Начальник болезненно вздрогнул всем телом, но не открывал глаз, потому что было нечто мучительно увлекательное в этих думах. Больное сердце ныло, а страх смерти рос и укреплялся, пускал цепкие корни. Так скучна жизнь, когда думаешь о ней в минуты досады и усталости, и так мила и радостна, когда перед глазами смерть.
Удастся ли еще получить отпуск, — да и денег не хватит на настоящее лечение. Маленькие сбережения, какие были, ушли целиком тоже на разные мелочи для дочери.
Вот ей не страшно. Конечно, никто не знает будущего, но Леночка еще никогда не думает, не имеет никаких причин думать о смерти. А вот, когда болит сердце и все чаще напоминает о неизбежном конце, тогда плохо. Кажется, что уже пахнет тлением и так близок этот последний мрак, густой и черный.
И тут начальник подумал о тех, кто еще остался в малом коридоре ждать своего конца после ночи казней.
Он сам не может считать себя виноватым: сделал, что мог.

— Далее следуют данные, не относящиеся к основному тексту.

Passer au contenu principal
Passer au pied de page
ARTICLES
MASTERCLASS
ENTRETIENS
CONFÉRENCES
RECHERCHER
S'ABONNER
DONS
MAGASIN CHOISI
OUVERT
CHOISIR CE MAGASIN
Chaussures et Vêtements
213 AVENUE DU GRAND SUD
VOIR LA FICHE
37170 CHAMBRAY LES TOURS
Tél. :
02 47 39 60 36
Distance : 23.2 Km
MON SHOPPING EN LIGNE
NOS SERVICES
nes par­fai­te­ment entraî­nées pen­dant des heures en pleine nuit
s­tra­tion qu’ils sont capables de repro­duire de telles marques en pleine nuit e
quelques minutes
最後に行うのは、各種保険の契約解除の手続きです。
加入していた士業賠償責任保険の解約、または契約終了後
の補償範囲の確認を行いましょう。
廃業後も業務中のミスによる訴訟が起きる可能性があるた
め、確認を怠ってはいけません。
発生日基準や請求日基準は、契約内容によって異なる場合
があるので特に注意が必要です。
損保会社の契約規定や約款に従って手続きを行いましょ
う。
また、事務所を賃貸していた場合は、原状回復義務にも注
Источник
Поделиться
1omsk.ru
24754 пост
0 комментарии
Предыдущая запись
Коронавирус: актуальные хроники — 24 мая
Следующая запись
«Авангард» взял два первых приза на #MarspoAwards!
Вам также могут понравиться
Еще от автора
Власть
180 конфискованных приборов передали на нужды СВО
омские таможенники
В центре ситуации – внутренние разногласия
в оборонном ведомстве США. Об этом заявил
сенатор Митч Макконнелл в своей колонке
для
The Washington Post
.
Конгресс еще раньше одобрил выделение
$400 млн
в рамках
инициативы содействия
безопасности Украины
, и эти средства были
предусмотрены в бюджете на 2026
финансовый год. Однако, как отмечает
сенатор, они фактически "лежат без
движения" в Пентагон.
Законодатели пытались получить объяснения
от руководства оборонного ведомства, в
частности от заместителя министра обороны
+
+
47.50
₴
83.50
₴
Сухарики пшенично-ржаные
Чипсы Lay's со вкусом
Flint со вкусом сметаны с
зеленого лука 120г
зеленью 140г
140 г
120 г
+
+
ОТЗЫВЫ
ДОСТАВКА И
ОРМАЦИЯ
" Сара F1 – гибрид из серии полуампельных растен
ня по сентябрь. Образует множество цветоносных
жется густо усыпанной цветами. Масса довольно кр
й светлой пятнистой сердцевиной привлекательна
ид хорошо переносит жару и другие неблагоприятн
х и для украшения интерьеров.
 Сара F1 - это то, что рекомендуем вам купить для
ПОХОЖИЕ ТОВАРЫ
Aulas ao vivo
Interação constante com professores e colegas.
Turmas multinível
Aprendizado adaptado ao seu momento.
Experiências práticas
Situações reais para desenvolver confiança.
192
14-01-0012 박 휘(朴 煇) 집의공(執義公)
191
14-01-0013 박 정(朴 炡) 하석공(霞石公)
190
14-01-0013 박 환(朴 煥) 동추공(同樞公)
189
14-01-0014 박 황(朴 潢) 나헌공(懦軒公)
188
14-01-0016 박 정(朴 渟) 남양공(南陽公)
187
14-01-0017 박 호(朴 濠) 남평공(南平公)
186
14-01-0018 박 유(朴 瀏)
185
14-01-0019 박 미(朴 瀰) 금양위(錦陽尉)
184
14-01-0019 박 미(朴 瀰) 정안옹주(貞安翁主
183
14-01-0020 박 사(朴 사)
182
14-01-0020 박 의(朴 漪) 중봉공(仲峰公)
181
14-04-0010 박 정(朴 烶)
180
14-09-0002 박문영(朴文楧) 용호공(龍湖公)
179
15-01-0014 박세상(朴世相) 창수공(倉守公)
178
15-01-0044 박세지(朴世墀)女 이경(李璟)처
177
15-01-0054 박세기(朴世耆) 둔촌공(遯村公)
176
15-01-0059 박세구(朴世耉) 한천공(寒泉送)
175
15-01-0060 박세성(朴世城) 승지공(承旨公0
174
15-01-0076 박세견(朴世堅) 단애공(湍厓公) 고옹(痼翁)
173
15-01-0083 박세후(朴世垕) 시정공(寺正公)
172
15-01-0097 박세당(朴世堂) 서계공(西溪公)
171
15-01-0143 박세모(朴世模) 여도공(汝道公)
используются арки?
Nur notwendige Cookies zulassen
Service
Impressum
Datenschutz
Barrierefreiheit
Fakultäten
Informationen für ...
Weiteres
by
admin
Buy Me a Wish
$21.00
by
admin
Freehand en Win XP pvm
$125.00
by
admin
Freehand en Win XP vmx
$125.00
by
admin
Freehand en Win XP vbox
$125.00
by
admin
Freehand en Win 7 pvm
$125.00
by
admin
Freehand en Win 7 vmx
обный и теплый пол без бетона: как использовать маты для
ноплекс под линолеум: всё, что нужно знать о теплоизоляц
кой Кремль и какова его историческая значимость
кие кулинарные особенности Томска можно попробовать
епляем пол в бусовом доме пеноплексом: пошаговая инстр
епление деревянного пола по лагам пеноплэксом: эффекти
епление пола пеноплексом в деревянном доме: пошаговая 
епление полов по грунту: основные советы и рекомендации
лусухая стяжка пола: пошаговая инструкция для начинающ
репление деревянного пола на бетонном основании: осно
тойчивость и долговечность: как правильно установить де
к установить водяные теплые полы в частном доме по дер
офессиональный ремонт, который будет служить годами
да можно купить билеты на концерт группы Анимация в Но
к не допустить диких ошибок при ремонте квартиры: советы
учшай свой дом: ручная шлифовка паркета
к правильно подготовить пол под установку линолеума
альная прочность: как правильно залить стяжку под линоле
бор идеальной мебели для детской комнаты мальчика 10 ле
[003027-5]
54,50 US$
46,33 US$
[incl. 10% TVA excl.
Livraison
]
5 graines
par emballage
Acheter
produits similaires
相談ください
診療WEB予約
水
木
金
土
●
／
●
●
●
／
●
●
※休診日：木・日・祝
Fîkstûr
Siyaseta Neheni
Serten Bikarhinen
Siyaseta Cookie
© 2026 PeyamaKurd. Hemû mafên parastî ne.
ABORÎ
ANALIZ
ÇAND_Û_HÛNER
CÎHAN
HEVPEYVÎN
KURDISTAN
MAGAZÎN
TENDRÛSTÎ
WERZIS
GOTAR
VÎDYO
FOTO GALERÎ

Но вызвавшийся быть палачом оказался из рук вон плох: слабосилен и неловок и, вдобавок, труслив. Вместо казни получилось какое-то сплошное, тягучее издевательство. Не было никакого смысла повторять это еще раз, и поневоле приходилось ждать, пока не пришлют другого, настоящего.
И они ждут. И если страшно и горько, когда болит сердце и сулит конец когда-то впереди, в еще неизвестном и, может быть, далеком будущем, то, стало быть, в тысячу раз страшнее, когда этот конец так близок.
— Этакий поп! — поморщился начальник. — И наябедничал еще. Принес бы и все тут.
Вдруг выпрямился и громко, по начальственному, позвал:
— Семен Иваныч!
Стало стыдно за непонятное малодушие, за неведомо откуда набежавшие чуждые мысли. Как будто, в самом деле, может быть что-нибудь общее…
Вошел старый помощник, — желтый, как всегда, с дрожащими бакенбардами и жесткими пальцами высохшего мертвеца.
— Семен Иваныч, я получил сведения, что заключенные в малом коридоре делают попытки достать яду. Пожалуйста, усильте наблюдение, чтобы ничего такого не было. И особенно наблюдайте, когда передают пищу. Легко можно подсыпать, если подкупят поваров.